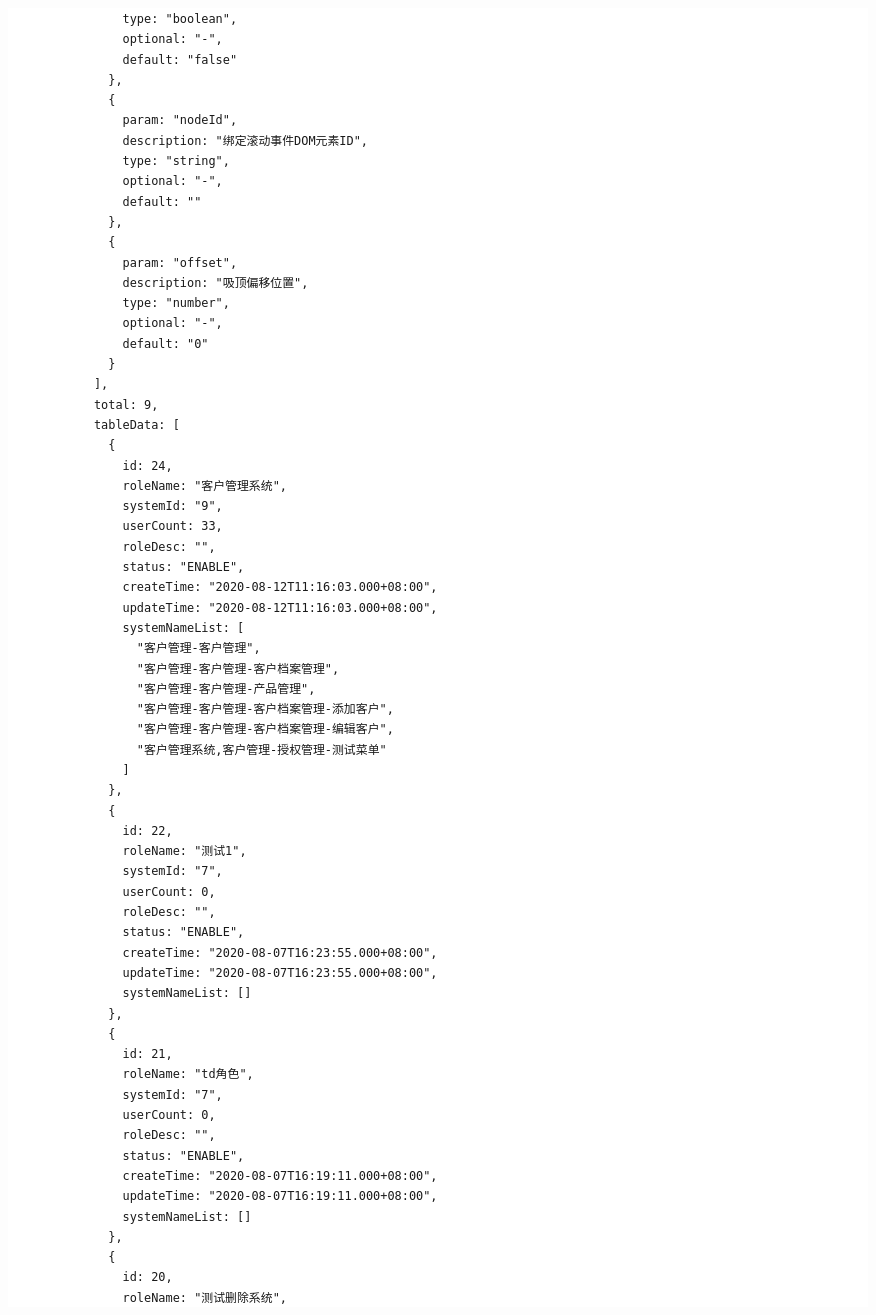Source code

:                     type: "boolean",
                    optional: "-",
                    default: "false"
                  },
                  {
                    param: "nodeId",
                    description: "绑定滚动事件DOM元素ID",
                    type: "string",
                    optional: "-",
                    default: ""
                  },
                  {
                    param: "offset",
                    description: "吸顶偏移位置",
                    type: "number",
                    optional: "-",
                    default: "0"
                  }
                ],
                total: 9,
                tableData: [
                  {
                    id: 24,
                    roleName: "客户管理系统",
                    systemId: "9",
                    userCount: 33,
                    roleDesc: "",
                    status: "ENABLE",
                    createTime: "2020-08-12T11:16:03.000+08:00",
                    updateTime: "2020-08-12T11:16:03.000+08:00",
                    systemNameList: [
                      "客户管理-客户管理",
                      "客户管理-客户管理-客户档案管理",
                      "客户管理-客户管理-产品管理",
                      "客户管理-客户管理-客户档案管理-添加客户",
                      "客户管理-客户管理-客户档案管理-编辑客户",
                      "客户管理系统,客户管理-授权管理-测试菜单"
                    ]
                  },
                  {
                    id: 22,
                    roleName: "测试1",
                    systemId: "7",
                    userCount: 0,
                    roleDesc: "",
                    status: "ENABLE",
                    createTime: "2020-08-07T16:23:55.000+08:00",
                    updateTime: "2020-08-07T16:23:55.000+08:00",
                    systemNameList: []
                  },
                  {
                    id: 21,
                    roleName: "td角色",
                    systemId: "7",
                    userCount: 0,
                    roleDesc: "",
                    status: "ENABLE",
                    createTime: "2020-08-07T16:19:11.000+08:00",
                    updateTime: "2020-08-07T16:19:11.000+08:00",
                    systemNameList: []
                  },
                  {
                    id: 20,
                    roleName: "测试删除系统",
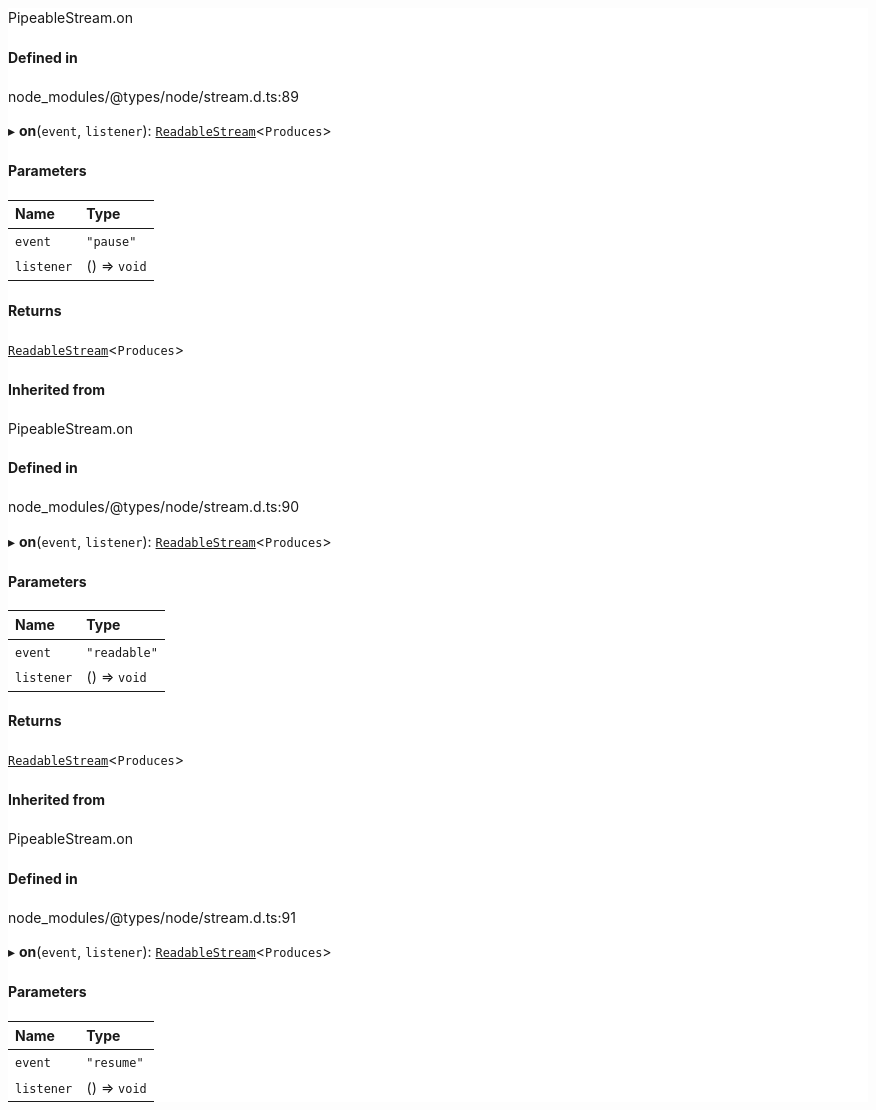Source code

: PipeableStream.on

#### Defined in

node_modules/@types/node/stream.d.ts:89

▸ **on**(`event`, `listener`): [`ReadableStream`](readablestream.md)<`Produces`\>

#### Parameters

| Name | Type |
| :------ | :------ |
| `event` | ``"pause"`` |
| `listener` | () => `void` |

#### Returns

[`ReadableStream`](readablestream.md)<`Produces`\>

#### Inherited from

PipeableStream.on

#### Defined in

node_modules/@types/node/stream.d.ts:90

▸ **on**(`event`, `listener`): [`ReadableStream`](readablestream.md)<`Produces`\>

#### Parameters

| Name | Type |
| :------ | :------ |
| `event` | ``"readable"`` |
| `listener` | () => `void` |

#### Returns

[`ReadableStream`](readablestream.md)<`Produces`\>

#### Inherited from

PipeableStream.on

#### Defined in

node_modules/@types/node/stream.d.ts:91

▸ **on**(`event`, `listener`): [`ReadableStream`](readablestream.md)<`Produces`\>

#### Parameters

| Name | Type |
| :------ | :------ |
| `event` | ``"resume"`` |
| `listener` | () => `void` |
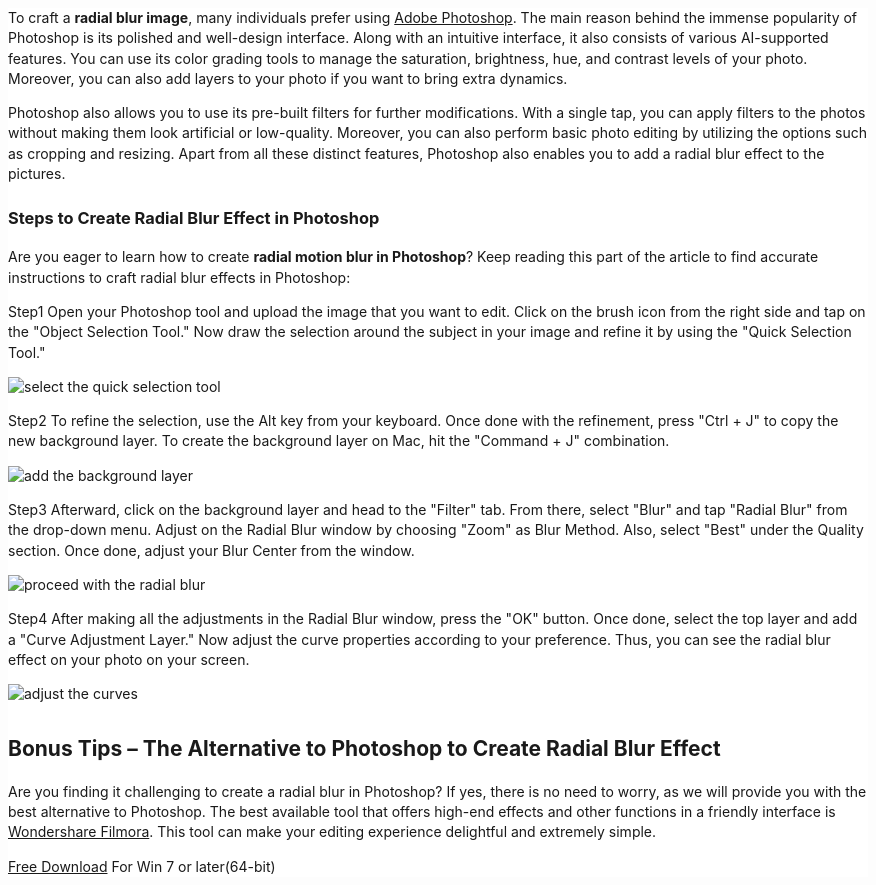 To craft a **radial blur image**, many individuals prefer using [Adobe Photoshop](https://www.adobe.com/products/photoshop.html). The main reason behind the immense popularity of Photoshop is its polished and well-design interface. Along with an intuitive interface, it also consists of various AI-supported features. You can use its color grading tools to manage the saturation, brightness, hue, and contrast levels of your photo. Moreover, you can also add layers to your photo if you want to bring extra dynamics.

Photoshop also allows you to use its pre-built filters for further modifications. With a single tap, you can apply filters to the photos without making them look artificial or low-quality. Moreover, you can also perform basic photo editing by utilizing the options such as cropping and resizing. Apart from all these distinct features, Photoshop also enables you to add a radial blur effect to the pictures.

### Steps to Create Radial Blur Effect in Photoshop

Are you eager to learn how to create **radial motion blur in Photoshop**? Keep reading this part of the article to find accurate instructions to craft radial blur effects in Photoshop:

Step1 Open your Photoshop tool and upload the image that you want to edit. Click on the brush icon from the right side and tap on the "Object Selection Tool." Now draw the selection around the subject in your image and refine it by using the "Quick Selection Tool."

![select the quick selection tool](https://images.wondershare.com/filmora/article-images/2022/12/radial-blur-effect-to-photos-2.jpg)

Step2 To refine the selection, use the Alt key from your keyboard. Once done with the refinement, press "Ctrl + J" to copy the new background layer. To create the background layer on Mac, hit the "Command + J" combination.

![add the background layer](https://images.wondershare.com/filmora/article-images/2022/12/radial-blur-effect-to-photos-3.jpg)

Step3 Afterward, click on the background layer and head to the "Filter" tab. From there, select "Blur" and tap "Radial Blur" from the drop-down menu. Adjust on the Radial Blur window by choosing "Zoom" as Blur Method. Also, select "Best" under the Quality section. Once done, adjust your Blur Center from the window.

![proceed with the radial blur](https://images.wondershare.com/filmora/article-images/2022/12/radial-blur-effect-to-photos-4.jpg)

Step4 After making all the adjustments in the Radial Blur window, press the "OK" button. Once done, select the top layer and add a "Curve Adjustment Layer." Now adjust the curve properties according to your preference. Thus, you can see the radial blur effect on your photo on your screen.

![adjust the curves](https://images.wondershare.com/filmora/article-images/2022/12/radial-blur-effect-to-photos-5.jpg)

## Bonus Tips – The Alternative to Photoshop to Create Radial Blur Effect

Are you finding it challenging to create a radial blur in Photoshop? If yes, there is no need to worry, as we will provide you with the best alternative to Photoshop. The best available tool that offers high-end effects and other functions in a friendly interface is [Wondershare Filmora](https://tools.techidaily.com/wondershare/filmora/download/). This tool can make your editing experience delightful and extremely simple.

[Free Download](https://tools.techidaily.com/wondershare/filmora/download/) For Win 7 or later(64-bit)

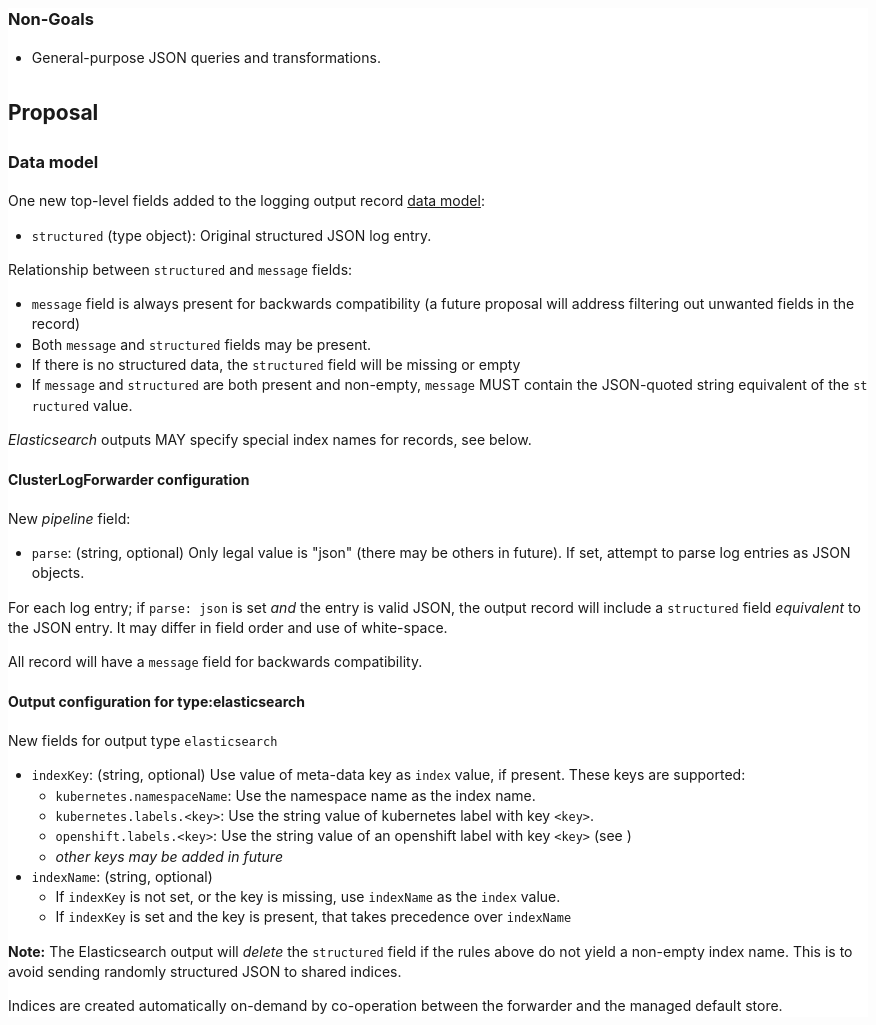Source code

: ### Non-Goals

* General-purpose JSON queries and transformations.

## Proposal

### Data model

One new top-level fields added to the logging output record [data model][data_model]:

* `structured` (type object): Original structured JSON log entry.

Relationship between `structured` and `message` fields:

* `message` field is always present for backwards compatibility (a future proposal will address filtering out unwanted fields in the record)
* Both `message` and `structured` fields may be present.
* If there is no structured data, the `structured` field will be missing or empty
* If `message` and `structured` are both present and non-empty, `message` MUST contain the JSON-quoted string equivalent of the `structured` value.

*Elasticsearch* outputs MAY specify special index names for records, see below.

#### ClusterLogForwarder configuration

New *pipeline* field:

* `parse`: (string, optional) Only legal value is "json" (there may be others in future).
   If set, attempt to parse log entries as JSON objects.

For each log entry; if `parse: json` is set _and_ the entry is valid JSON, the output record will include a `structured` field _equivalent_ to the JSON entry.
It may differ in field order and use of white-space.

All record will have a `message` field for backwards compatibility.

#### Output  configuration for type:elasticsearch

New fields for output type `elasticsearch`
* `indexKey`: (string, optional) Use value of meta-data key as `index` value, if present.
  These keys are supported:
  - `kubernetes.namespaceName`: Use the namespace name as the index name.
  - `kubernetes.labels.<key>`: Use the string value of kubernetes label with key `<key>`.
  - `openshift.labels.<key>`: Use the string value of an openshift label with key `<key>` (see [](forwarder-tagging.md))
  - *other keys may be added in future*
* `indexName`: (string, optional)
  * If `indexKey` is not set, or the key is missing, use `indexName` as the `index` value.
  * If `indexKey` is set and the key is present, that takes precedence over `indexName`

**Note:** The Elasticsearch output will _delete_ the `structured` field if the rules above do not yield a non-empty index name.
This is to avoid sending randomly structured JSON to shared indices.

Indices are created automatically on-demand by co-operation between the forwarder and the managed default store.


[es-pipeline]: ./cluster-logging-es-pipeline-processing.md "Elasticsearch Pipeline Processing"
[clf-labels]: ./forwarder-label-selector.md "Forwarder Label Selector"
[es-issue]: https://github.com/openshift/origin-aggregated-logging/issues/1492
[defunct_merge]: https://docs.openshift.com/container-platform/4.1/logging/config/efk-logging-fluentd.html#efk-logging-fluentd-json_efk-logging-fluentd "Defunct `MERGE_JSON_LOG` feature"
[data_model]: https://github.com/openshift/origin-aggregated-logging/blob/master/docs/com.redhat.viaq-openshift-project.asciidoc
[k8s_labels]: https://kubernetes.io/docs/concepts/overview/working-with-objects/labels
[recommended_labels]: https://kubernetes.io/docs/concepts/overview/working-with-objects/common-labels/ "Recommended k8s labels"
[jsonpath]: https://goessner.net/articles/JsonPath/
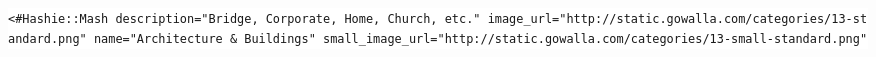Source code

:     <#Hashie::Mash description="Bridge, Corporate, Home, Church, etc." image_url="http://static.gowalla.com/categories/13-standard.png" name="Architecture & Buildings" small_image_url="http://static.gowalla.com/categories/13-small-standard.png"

TASK DESCRIPTION: Render the lines of the material from the line with "#### ClusterLogForwarder configuration" to the line with "set and the" as a JSON list of strings, one string for each line, with blank lines left out.

SOLUTION TO THIS TASK:
[
  "#### ClusterLogForwarder configuration",
  "New *pipeline* field:",
  "* `parse`: (string, optional) Only legal value is \"json\" (there may be others in future).",
  "   If set, attempt to parse log entries as JSON objects.",
  "For each log entry; if `parse: json` is set _and_ the entry is valid JSON, the output record will include a `structured` field _equivalent_ to the JSON entry.",
  "It may differ in field order and use of white-space.",
  "All record will have a `message` field for backwards compatibility.",
  "#### Output  configuration for type:elasticsearch",
  "New fields for output type `elasticsearch`",
  "* `indexKey`: (string, optional) Use value of meta-data key as `index` value, if present.",
  "  These keys are supported:",
  "  - `kubernetes.namespaceName`: Use the namespace name as the index name.",
  "  - `kubernetes.labels.<key>`: Use the string value of kubernetes label with key `<key>`.",
  "  - `openshift.labels.<key>`: Use the string value of an openshift label with key `<key>` (see [](forwarder-tagging.md))",
  "  - *other keys may be added in future*",
  "* `indexName`: (string, optional)",
  "  * If `indexKey` is not set, or the key is missing, use `indexName` as the `index` value.",
  "  * If `indexKey` is set and the key is present, that takes precedence over `indexName`"
]